January 9th 17, 03:21 PM
posted to rec.bicycles.tech
external usenet poster
Need advice on bottom bracket repair
On Monday, January 9, 2017 at 6:30:37 AM UTC-8, AMuzi wrote:
On 1/9/2017 2:12 AM, Jeff Liebermann wrote:
On Mon, 09 Jan 2017 12:48:48 +0700, John B.
On Sun, 08 Jan 2017 20:41:16 -0800, Jeff Liebermann
On Mon, 09 Jan 2017 08:34:44 +0700, John B.

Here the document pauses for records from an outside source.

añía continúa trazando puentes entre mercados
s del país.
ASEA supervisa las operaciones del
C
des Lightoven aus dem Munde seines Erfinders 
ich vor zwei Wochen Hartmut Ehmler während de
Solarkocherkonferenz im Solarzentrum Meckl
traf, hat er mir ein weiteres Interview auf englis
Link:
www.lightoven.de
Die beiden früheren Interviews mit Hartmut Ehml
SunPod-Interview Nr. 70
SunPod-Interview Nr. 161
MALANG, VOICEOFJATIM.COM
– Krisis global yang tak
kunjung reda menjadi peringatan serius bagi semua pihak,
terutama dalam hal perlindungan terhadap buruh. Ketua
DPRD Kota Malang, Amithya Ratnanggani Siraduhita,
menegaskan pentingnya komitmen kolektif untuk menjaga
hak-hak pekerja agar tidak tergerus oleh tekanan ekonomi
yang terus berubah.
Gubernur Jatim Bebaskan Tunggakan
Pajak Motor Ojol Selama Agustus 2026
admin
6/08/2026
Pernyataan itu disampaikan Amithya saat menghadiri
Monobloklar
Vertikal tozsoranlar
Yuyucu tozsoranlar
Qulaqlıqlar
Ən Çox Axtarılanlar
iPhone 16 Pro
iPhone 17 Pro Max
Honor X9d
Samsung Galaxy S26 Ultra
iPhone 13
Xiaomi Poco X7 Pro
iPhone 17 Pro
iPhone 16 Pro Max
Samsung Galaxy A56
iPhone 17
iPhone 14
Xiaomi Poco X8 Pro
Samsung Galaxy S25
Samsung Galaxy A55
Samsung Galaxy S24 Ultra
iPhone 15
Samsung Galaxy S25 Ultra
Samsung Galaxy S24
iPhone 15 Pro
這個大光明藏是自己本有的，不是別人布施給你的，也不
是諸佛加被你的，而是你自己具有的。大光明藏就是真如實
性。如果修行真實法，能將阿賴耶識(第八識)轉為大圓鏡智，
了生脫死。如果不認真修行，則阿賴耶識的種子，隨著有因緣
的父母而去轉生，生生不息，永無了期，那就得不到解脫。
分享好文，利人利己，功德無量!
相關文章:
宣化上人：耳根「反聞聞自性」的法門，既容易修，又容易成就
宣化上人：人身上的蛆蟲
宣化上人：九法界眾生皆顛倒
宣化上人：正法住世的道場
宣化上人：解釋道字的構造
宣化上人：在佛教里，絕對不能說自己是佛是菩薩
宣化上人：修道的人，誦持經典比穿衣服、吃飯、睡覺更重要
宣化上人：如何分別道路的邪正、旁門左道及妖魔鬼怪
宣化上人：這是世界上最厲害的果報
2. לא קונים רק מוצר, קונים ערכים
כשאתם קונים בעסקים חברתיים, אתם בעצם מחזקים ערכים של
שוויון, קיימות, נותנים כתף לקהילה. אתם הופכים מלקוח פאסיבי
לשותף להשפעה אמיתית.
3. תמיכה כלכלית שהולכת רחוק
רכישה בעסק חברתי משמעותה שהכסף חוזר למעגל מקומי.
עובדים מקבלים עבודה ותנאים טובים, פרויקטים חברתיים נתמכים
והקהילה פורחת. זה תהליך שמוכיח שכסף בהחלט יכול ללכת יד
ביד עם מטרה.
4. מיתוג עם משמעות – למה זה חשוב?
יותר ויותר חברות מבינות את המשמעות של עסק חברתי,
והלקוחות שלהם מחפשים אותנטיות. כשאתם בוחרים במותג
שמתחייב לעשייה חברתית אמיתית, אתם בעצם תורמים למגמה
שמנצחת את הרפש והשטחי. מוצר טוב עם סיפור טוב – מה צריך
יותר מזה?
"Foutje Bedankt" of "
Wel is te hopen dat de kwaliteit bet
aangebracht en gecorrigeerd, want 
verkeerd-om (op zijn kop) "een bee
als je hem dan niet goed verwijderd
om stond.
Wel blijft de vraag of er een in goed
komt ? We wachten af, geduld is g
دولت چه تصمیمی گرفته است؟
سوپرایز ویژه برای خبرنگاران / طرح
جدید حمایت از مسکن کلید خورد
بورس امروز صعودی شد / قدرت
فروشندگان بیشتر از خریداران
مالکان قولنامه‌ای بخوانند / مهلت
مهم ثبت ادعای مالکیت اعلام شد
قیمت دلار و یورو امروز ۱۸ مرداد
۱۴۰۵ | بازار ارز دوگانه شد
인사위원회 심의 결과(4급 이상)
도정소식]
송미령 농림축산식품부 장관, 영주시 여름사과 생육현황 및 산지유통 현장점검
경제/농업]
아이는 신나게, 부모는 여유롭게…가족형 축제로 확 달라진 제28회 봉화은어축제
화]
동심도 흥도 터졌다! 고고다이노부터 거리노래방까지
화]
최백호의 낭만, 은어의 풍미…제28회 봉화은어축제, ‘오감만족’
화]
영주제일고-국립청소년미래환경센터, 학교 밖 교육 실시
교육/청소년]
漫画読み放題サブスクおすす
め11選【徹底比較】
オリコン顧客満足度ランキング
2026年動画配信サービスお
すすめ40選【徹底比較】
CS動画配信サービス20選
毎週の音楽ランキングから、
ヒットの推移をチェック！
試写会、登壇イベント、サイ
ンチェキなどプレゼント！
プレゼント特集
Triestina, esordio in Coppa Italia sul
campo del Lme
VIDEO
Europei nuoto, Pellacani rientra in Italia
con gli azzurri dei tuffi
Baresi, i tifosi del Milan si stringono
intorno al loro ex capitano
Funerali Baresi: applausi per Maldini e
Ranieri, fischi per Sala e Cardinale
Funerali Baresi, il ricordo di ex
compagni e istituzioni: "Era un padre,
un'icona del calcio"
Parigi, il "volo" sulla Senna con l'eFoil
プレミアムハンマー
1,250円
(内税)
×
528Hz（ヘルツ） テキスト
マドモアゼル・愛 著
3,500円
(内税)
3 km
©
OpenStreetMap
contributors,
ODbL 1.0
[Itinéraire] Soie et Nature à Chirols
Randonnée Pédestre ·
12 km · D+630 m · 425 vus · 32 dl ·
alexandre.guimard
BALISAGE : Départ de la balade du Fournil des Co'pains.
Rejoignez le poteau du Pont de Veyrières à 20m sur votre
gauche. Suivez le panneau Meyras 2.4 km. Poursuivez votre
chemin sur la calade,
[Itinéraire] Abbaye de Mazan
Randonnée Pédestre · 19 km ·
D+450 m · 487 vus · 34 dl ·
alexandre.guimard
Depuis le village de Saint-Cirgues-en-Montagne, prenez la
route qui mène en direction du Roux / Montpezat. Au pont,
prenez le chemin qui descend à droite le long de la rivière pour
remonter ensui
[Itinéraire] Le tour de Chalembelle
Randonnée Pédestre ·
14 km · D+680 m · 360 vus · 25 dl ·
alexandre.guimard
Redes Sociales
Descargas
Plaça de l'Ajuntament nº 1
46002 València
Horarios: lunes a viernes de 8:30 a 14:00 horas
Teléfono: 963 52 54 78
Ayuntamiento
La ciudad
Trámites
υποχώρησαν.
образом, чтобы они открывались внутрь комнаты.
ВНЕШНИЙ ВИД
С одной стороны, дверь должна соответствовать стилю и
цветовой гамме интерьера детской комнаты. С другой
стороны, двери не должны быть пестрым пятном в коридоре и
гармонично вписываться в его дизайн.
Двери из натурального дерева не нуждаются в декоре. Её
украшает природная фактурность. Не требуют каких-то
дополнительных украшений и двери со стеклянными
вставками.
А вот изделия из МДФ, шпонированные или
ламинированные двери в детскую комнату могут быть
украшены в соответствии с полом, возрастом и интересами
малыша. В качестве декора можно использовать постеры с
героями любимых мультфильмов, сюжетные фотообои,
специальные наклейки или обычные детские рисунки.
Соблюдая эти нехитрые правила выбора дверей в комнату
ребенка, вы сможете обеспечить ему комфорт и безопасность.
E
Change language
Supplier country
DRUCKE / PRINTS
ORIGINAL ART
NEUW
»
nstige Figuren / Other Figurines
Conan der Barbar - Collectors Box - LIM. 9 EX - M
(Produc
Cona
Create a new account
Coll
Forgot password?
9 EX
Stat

There is a recipe for "home made penetrating fluid" I found on the web
- equal measures of kerosene, ATF, mineral spirits, and acetone - that
worked really well the time or two I tried it. The problem with it is
I cold never find a bottle to store it in that the acetone didn't
I'm surprised that this concoction works. There are quite a few
claims that ATF+acetone works best, but I don't see how. None of the
comments I read talked about using it with aluminum, or an aluminum
and steel combination. If the idea is to attack the oxides, which
requires an acid, none of the mentioned ingredients will do anything
useful, except lubricating the parts of the threads that are already
I'm not sure what the kerosene and mineral spirits actually add to the
concoction as neither have much lubricity and are both of a higher
viscosity than acetone so I suspect that the 50% ATF and 50% acetone
mix that I've also seen recommended probably works as well.
Seems like a popular concoction:
The last video claims that acetone breaks down rust (at 1:32), which
What the ATF brings to the table is a detergent, a rust inhibitor,
anti-foaming agent, an anti-oxidant, and some kind of lubricant, none
of which seem useful for breaking loose rust or aluminum oxide.
Forget the detergent, the anti-foaming, the anti-oxidant and
concentrate on the lubricant. If you mix acetone with ATF you get a
lubricant that initially has a viscosity of approximately 1/2 - 1/3
that of water (water centipose = 0.89,. acetone = 0.31) so it flows
into some pretty small cracks. Then the acetone evaporates leaving at
least some oil in the joint.
The only other solvent on the list that might work is methanol at
0.54. Looks like acetone might be the best choice as a thinner.
Low viscosity silicon oil (0.65):
Might work instead of the ATF+acetone mix, but also might be
And the crux of the argument - it works.
I want to know why it works at least twice as good as the others on
As for aluminum and steel joints. Yes iron and aluminum in the
presence of an electrolyte results in some pretty spectacular
corrosion but even a little insulation prevents that. Grease in the
threads for example.
On the bottom bracket in question, corrosion has already set in and
it's too late for preventive measures.
A favored insulation for sail boats where one has
a considerable amount of stainless in contact with aluminum spars is
lanolin for some reason.
PTFE tape is my favorite. Close to lanolin is white lithium grease,
which is essentially a soap.
I wanted to read the original Machinists Workshop Magazine article,
but couldn't find any back issues or copies online. This was the
earliest reference I could find:
which describes the torque loads using different penetrating oils.
From the Machinist Workshop Magazine, April 2007, issue.
Thanks, but that is roughly the same as what I found in numerous other
references to the article. I was looking for a copy of the original
Or the magazine at http://www.machinistsworkshop.net/
But they don't seem to allow searching back issues.
Yep, that's the problem. Usually, when there's something mentioned
that often, someone scans the original article and posts it. Not this
Nothing wrong with white lithium grease, lanolin, teflon
tape or Gene's favorite linseed oil.
Where steel threads to aluminum, assuming moisture or just
humidity, a molybdenum-rich paste is the go-to prep. Note
molybdenum paste is not much of a lubricant but it is a
great anticorrosive barrier.
Since I wasn't familiar with this I looked it up and it sure looks like the way to go. I think that if you want a light bike that aluminum is the way to go since in the stress tests and fatigue tests they weren't able to make the good quality frames/forks fail.
Although more and more components are being made of carbon I sure as hell would steer away from them. It appears that the two most common failures are handlebars and seatposts. Aluminum cranks fail too but the pictures I've had of these failures show really abused cranks. Often pitted from being left out in the weather. Whereas the failures of FSA and Campy carbon cranks seem to occur rather rapidly and from manufacturing errors (a bubble in the layup). Since carbon cranks are so heavily built perhaps if you get past the initial period they may be more reliable than aluminum.
This molybdenum paste is often called either a "lubricant" or "loctite" instead of an antiseize as you correctly mention.